**INSTRUCTIONS TO FOLLOW**
Copy every line of all the items below word for word, leaving each field name and value unchanged.

Dataset records:

● ● ● ● ● ● ●

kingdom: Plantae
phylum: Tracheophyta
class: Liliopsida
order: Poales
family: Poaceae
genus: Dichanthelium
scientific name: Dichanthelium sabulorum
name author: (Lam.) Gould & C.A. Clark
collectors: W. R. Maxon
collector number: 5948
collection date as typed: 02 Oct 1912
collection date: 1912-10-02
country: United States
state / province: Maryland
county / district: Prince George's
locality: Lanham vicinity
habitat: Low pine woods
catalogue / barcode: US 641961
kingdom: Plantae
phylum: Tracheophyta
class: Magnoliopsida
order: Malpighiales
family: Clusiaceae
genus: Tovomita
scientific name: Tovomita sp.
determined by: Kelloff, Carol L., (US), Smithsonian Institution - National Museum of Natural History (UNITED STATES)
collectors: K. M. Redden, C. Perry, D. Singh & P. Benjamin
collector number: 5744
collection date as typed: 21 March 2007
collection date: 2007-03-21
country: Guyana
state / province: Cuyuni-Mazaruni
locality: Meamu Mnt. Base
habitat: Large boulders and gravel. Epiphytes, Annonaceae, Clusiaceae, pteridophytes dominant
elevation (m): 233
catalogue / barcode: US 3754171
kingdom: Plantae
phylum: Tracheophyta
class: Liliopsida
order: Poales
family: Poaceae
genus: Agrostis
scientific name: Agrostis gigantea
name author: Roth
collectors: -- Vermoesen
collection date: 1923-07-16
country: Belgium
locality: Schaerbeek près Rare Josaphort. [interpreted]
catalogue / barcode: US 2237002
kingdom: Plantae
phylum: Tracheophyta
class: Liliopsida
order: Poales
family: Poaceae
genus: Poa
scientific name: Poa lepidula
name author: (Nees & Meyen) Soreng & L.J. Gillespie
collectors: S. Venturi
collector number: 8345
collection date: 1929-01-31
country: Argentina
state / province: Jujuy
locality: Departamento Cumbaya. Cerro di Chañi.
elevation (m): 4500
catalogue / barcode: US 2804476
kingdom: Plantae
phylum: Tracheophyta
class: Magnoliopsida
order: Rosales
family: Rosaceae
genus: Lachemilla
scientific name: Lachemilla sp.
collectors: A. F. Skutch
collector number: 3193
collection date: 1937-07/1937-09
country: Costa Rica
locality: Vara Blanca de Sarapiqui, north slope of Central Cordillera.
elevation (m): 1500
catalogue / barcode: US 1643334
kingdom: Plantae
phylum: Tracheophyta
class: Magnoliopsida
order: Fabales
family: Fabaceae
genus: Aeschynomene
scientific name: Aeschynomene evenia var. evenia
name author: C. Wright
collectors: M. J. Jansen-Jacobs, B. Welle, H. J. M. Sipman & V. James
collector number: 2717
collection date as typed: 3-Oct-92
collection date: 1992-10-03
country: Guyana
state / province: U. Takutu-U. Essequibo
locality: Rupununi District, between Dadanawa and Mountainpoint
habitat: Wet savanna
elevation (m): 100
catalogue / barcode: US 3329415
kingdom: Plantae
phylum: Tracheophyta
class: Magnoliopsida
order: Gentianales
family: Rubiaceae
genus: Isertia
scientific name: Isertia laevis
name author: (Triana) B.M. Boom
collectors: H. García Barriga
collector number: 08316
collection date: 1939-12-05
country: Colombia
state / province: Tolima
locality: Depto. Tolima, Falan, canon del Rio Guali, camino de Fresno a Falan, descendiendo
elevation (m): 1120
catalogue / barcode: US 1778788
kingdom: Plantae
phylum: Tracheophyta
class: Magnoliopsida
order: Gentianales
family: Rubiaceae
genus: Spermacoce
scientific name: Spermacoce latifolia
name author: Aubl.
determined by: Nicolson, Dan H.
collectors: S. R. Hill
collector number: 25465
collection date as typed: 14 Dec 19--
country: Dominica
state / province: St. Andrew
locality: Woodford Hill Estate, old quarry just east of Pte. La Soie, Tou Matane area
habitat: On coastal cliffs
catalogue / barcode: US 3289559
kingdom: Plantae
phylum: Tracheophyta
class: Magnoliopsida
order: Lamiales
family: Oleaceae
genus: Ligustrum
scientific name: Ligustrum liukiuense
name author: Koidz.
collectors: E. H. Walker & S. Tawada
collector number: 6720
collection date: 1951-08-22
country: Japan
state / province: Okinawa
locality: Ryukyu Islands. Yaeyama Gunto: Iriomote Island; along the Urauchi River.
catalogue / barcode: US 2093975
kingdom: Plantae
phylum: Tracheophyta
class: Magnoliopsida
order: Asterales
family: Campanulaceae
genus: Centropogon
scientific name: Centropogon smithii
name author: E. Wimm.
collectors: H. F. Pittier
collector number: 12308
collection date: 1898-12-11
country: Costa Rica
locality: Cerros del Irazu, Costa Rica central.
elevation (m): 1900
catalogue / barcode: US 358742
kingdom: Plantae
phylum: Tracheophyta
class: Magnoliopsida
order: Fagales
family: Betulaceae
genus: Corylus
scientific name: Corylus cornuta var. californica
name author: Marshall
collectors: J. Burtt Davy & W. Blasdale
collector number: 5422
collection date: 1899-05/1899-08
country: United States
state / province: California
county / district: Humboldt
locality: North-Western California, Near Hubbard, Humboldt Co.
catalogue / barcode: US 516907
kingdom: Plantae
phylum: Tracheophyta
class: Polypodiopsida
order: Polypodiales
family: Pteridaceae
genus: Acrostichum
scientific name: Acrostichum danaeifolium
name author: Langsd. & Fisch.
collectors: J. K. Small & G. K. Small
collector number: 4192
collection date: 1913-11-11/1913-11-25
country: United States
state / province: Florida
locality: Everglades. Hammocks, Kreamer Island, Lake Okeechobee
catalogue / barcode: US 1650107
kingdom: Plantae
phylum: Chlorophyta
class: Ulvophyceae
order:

● ● ● ● ● ● ●

**EXERCISE RESULT**
kingdom: Plantae
phylum: Tracheophyta
class: Liliopsida
order: Poales
family: Poaceae
genus: Dichanthelium
scientific name: Dichanthelium sabulorum
name author: (Lam.) Gould & C.A. Clark
collectors: W. R. Maxon
collector number: 5948
collection date as typed: 02 Oct 1912
collection date: 1912-10-02
country: United States
state / province: Maryland
county / district: Prince George's
locality: Lanham vicinity
habitat: Low pine woods
catalogue / barcode: US 641961
kingdom: Plantae
phylum: Tracheophyta
class: Magnoliopsida
order: Malpighiales
family: Clusiaceae
genus: Tovomita
scientific name: Tovomita sp.
determined by: Kelloff, Carol L., (US), Smithsonian Institution - National Museum of Natural History (UNITED STATES)
collectors: K. M. Redden, C. Perry, D. Singh & P. Benjamin
collector number: 5744
collection date as typed: 21 March 2007
collection date: 2007-03-21
country: Guyana
state / province: Cuyuni-Mazaruni
locality: Meamu Mnt. Base
habitat: Large boulders and gravel. Epiphytes, Annonaceae, Clusiaceae, pteridophytes dominant
elevation (m): 233
catalogue / barcode: US 3754171
kingdom: Plantae
phylum: Tracheophyta
class: Liliopsida
order: Poales
family: Poaceae
genus: Agrostis
scientific name: Agrostis gigantea
name author: Roth
collectors: -- Vermoesen
collection date: 1923-07-16
country: Belgium
locality: Schaerbeek près Rare Josaphort. [interpreted]
catalogue / barcode: US 2237002
kingdom: Plantae
phylum: Tracheophyta
class: Liliopsida
order: Poales
family: Poaceae
genus: Poa
scientific name: Poa lepidula
name author: (Nees & Meyen) Soreng & L.J. Gillespie
collectors: S. Venturi
collector number: 8345
collection date: 1929-01-31
country: Argentina
state / province: Jujuy
locality: Departamento Cumbaya. Cerro di Chañi.
elevation (m): 4500
catalogue / barcode: US 2804476
kingdom: Plantae
phylum: Tracheophyta
class: Magnoliopsida
order: Rosales
family: Rosaceae
genus: Lachemilla
scientific name: Lachemilla sp.
collectors: A. F. Skutch
collector number: 3193
collection date: 1937-07/1937-09
country: Costa Rica
locality: Vara Blanca de Sarapiqui, north slope of Central Cordillera.
elevation (m): 1500
catalogue / barcode: US 1643334
kingdom: Plantae
phylum: Tracheophyta
class: Magnoliopsida
order: Fabales
family: Fabaceae
genus: Aeschynomene
scientific name: Aeschynomene evenia var. evenia
name author: C. Wright
collectors: M. J. Jansen-Jacobs, B. Welle, H. J. M. Sipman & V. James
collector number: 2717
collection date as typed: 3-Oct-92
collection date: 1992-10-03
country: Guyana
state / province: U. Takutu-U. Essequibo
locality: Rupununi District, between Dadanawa and Mountainpoint
habitat: Wet savanna
elevation (m): 100
catalogue / barcode: US 3329415
kingdom: Plantae
phylum: Tracheophyta
class: Magnoliopsida
order: Gentianales
family: Rubiaceae
genus: Isertia
scientific name: Isertia laevis
name author: (Triana) B.M. Boom
collectors: H. García Barriga
collector number: 08316
collection date: 1939-12-05
country: Colombia
state / province: Tolima
locality: Depto. Tolima, Falan, canon del Rio Guali, camino de Fresno a Falan, descendiendo
elevation (m): 1120
catalogue / barcode: US 1778788
kingdom: Plantae
phylum: Tracheophyta
class: Magnoliopsida
order: Gentianales
family: Rubiaceae
genus: Spermacoce
scientific name: Spermacoce latifolia
name author: Aubl.
determined by: Nicolson, Dan H.
collectors: S. R. Hill
collector number: 25465
collection date as typed: 14 Dec 19--
country: Dominica
state / province: St. Andrew
locality: Woodford Hill Estate, old quarry just east of Pte. La Soie, Tou Matane area
habitat: On coastal cliffs
catalogue / barcode: US 3289559
kingdom: Plantae
phylum: Tracheophyta
class: Magnoliopsida
order: Lamiales
family: Oleaceae
genus: Ligustrum
scientific name: Ligustrum liukiuense
name author: Koidz.
collectors: E. H. Walker & S. Tawada
collector number: 6720
collection date: 1951-08-22
country: Japan
state / province: Okinawa
locality: Ryukyu Islands. Yaeyama Gunto: Iriomote Island; along the Urauchi River.
catalogue / barcode: US 2093975
kingdom: Plantae
phylum: Tracheophyta
class: Magnoliopsida
order: Asterales
family: Campanulaceae
genus: Centropogon
scientific name: Centropogon smithii
name author: E. Wimm.
collectors: H. F. Pittier
collector number: 12308
collection date: 1898-12-11
country: Costa Rica
locality: Cerros del Irazu, Costa Rica central.
elevation (m): 1900
catalogue / barcode: US 358742
kingdom: Plantae
phylum: Tracheophyta
class: Magnoliopsida
order: Fagales
family: Betulaceae
genus: Corylus
scientific name: Corylus cornuta var. californica
name author: Marshall
collectors: J. Burtt Davy & W. Blasdale
collector number: 5422
collection date: 1899-05/1899-08
country: United States
state / province: California
county / district: Humboldt
locality: North-Western California, Near Hubbard, Humboldt Co.
catalogue / barcode: US 516907
kingdom: Plantae
phylum: Tracheophyta
class: Polypodiopsida
order: Polypodiales
family: Pteridaceae
genus: Acrostichum
scientific name: Acrostichum danaeifolium
name author: Langsd. & Fisch.
collectors: J. K. Small & G. K. Small
collector number: 4192
collection date: 1913-11-11/1913-11-25
country: United States
state / province: Florida
locality: Everglades. Hammocks, Kreamer Island, Lake Okeechobee
catalogue / barcode: US 1650107
kingdom: Plantae
phylum: Chlorophyta
class: Ulvophyceae
order:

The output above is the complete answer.